Material for this task:
%%
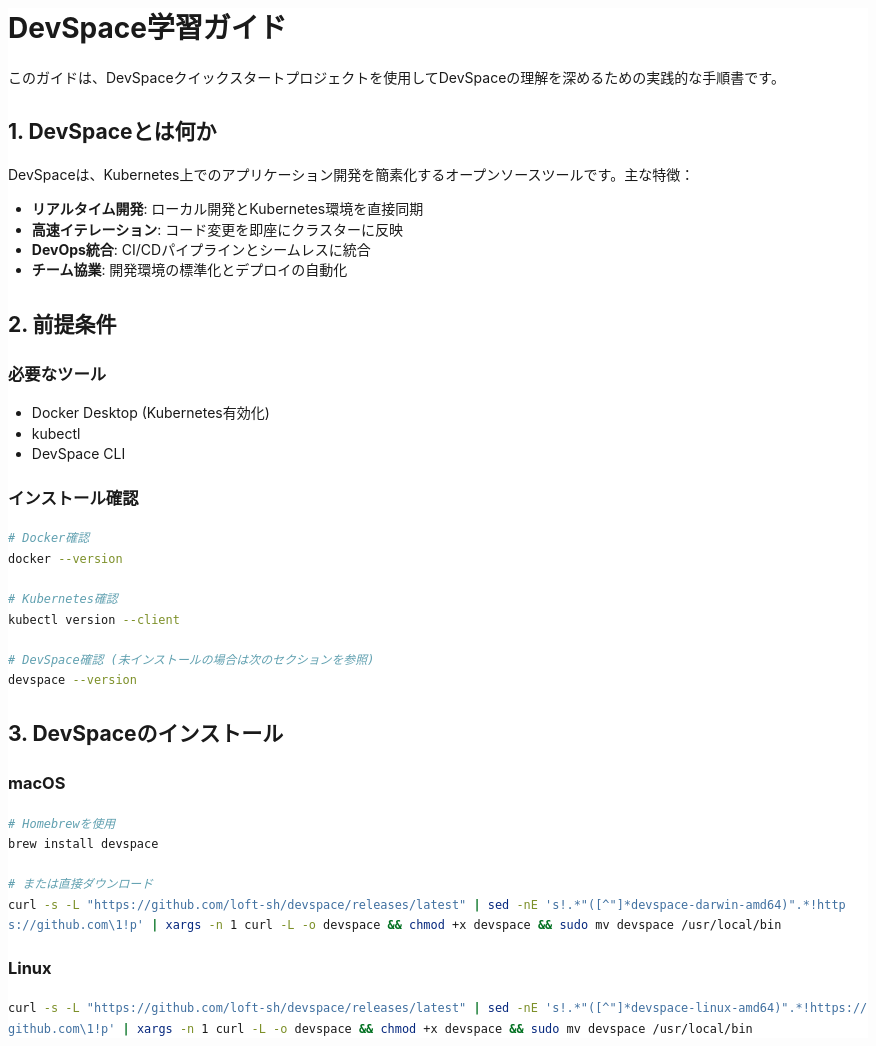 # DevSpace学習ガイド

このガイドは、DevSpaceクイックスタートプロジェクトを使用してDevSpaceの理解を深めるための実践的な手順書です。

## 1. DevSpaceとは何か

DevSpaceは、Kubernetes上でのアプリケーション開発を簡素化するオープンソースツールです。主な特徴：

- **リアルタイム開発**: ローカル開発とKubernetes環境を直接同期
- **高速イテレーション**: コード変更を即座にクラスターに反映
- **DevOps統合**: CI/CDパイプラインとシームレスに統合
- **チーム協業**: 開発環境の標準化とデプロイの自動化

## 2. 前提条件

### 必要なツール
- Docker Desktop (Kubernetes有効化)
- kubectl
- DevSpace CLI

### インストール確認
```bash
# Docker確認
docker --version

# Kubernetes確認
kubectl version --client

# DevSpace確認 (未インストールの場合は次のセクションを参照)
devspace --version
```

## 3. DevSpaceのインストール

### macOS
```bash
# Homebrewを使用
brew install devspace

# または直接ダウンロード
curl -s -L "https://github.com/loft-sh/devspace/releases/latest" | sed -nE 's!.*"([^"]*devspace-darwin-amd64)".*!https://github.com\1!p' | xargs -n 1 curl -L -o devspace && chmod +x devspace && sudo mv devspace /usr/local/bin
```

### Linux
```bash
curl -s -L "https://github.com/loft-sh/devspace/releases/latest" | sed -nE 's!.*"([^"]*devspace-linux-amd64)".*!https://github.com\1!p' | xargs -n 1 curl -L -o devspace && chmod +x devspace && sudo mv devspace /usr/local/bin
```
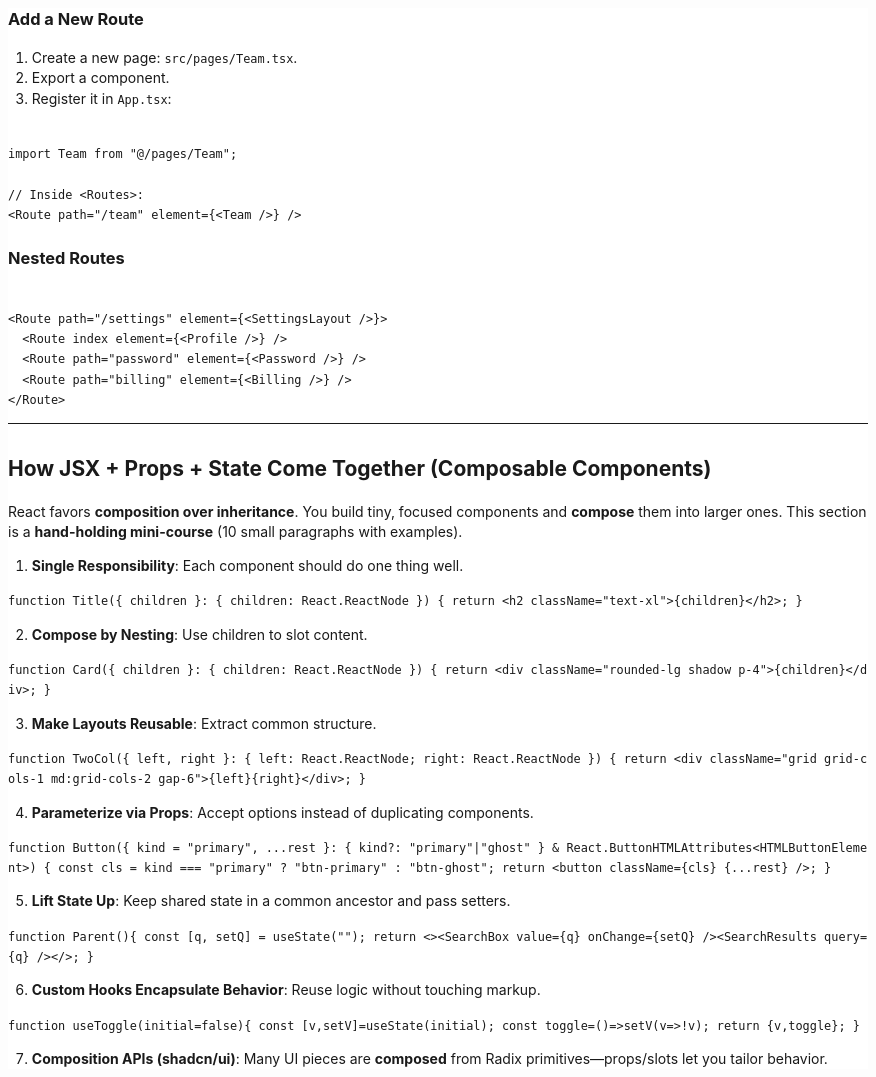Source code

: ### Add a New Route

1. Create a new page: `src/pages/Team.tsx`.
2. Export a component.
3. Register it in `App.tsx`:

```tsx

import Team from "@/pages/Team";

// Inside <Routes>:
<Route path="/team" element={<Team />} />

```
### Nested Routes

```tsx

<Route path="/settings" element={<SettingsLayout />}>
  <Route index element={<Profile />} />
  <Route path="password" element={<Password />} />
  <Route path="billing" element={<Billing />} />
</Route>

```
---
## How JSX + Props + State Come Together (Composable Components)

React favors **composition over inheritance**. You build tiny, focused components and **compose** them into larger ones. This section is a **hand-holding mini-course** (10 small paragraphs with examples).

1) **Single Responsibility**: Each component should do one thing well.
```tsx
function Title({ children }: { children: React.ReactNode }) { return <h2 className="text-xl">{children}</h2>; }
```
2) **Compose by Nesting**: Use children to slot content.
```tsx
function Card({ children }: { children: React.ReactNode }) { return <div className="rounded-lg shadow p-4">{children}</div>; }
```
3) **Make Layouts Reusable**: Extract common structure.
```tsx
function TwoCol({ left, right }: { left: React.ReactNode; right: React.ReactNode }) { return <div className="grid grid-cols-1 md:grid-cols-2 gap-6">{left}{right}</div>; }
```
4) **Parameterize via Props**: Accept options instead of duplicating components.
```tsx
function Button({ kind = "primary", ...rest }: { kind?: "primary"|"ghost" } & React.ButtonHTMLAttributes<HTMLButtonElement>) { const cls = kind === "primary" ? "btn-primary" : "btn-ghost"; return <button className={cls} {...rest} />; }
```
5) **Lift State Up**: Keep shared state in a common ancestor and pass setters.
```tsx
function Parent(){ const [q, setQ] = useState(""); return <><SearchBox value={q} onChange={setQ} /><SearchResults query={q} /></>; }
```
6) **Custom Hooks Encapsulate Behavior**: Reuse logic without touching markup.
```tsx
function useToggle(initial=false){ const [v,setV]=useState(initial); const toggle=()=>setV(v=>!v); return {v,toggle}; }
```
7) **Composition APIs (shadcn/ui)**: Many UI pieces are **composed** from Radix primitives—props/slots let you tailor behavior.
%%
%%
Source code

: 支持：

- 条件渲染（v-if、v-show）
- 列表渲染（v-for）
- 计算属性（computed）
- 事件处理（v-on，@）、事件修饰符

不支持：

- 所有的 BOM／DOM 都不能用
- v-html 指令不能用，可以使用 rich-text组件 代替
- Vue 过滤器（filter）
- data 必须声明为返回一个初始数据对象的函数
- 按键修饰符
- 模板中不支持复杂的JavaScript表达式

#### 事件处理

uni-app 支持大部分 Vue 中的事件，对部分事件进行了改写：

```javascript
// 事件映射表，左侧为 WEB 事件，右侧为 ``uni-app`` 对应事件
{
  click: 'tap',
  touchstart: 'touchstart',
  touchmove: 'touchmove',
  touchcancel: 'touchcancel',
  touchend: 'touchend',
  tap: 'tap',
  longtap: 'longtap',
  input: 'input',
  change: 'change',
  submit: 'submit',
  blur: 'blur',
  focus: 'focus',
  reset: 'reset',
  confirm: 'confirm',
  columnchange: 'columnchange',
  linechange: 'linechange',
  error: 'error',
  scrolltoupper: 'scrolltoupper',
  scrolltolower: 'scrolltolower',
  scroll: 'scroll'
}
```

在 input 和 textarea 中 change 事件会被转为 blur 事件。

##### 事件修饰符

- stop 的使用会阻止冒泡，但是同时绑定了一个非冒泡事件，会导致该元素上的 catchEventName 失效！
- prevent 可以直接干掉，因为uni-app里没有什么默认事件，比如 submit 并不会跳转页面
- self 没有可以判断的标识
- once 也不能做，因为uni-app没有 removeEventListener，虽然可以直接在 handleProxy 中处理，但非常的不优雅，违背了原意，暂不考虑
%%
Work order: Count up the lines in the material above that contain the string "Team", then state that figure alone.

Reply: 3